Exercise directions: In the material below, the required lines run from the one containing "Libya, Tanzania, Turkmenistan" through the one containing "This dependent variable". Copy those lines exactly, ends included, and nothing else.

Material for the task:
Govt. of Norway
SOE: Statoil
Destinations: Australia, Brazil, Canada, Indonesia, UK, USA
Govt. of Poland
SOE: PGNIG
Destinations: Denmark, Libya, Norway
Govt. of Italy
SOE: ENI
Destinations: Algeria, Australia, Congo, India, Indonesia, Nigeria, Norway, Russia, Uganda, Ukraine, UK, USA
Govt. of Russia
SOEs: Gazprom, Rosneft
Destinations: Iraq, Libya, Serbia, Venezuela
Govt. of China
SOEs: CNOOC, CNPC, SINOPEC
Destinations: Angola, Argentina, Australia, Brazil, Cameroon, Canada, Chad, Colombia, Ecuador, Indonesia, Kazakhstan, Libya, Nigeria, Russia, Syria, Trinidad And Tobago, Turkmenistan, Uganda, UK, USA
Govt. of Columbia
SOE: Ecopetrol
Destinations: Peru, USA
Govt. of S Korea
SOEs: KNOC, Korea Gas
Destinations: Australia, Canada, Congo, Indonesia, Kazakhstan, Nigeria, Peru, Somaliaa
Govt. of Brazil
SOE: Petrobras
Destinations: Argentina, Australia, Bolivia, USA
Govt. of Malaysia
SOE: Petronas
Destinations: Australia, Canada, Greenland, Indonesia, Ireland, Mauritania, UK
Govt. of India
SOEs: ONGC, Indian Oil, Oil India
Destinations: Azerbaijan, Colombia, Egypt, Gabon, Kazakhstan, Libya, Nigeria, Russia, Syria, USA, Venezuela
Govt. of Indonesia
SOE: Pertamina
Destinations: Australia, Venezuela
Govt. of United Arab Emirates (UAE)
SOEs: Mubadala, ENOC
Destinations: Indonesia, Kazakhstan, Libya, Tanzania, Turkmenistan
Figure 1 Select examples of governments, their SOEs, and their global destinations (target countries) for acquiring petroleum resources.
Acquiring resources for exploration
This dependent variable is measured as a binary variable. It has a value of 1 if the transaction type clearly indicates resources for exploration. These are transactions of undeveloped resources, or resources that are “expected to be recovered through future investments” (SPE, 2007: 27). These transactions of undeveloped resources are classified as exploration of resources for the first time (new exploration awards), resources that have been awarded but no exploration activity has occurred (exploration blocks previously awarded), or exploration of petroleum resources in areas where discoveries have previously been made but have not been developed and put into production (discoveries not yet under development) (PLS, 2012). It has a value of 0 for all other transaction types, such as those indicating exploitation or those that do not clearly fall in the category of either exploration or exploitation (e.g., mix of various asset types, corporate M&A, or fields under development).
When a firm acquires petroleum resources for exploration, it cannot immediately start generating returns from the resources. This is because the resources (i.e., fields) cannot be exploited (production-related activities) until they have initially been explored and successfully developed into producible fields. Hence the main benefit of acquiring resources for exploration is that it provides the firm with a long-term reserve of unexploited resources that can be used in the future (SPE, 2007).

* * *

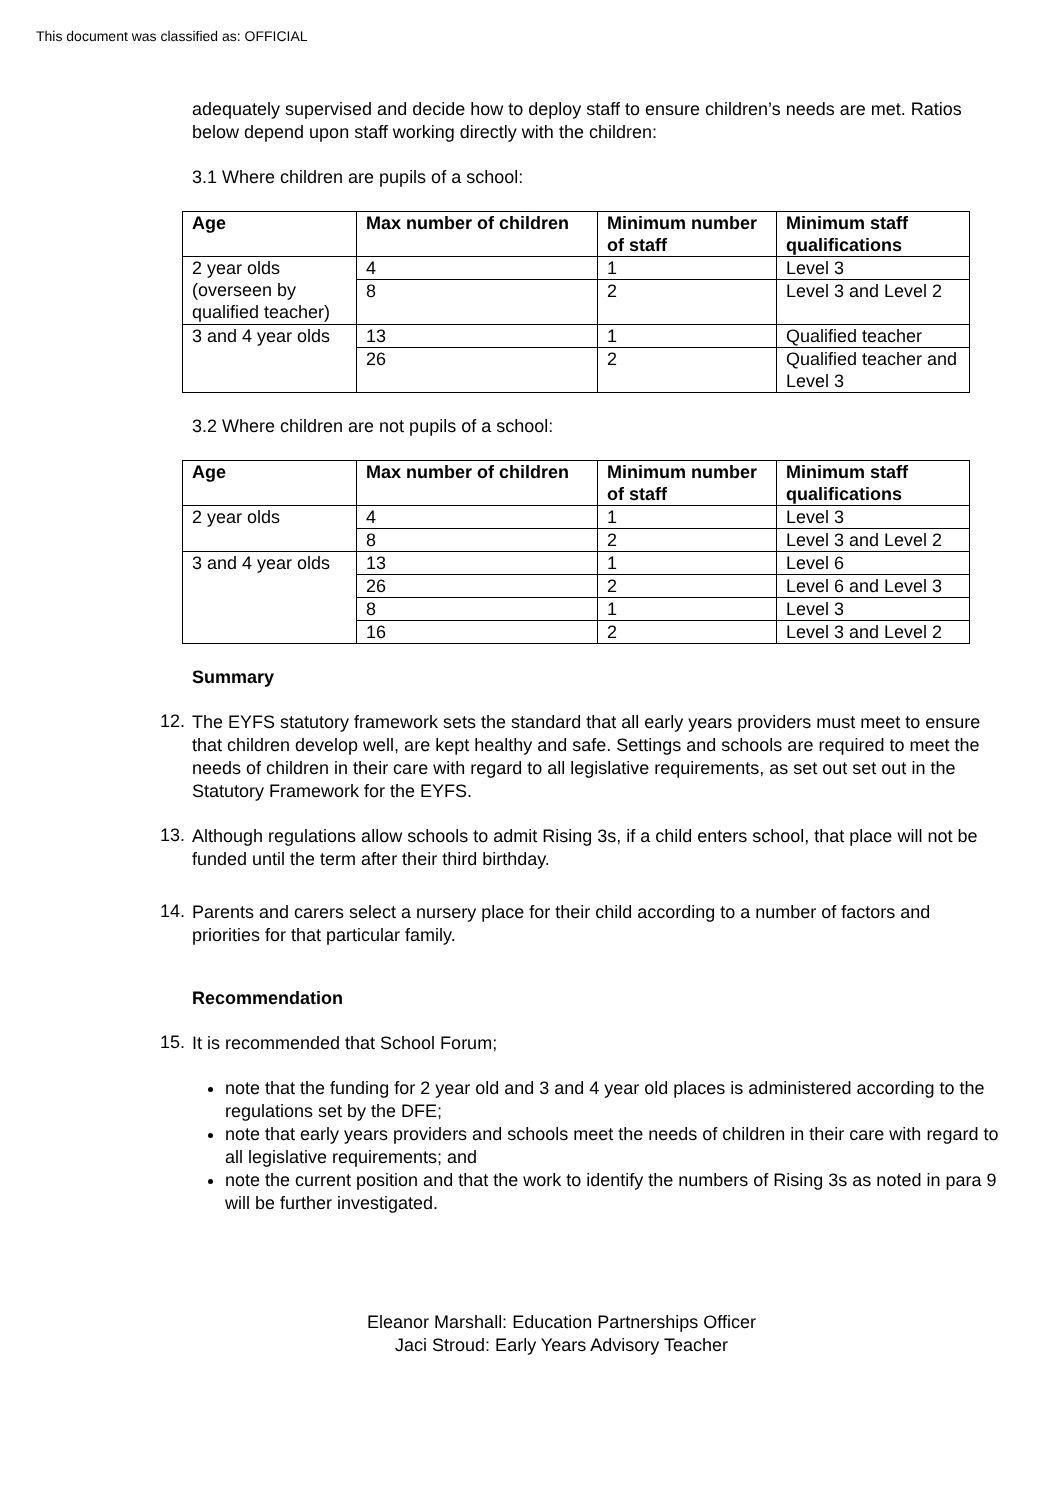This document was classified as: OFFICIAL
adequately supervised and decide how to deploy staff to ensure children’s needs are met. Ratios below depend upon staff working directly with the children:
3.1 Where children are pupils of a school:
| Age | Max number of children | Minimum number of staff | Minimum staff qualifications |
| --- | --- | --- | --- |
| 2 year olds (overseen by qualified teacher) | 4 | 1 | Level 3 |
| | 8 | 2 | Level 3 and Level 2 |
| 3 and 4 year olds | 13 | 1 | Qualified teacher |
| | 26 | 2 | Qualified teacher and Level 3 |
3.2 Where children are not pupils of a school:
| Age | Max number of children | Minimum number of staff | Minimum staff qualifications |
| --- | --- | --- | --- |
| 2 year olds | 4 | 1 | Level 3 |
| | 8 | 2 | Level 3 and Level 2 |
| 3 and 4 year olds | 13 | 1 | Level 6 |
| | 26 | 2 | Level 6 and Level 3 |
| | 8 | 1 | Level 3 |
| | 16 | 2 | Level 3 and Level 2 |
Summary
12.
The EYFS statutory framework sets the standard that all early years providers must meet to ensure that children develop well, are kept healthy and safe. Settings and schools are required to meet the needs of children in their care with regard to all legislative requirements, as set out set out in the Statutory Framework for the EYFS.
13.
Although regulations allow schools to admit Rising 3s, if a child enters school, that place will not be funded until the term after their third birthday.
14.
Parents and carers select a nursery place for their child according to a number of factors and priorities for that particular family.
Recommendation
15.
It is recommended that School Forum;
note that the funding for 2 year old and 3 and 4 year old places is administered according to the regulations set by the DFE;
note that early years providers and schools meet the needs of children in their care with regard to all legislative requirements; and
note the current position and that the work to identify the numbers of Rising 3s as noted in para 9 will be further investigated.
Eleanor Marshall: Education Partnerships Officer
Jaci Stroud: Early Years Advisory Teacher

Task answer:
Destinations: Indonesia, Kazakhstan, Libya, Tanzania, Turkmenistan
Figure 1 Select examples of governments, their SOEs, and their global destinations (target countries) for acquiring petroleum resources.
Acquiring resources for exploration
This dependent variable is measured as a binary variable. It has a value of 1 if the transaction type clearly indicates resources for exploration. These are transactions of undeveloped resources, or resources that are “expected to be recovered through future investments” (SPE, 2007: 27). These transactions of undeveloped resources are classified as exploration of resources for the first time (new exploration awards), resources that have been awarded but no exploration activity has occurred (exploration blocks previously awarded), or exploration of petroleum resources in areas where discoveries have previously been made but have not been developed and put into production (discoveries not yet under development) (PLS, 2012). It has a value of 0 for all other transaction types, such as those indicating exploitation or those that do not clearly fall in the category of either exploration or exploitation (e.g., mix of various asset types, corporate M&A, or fields under development).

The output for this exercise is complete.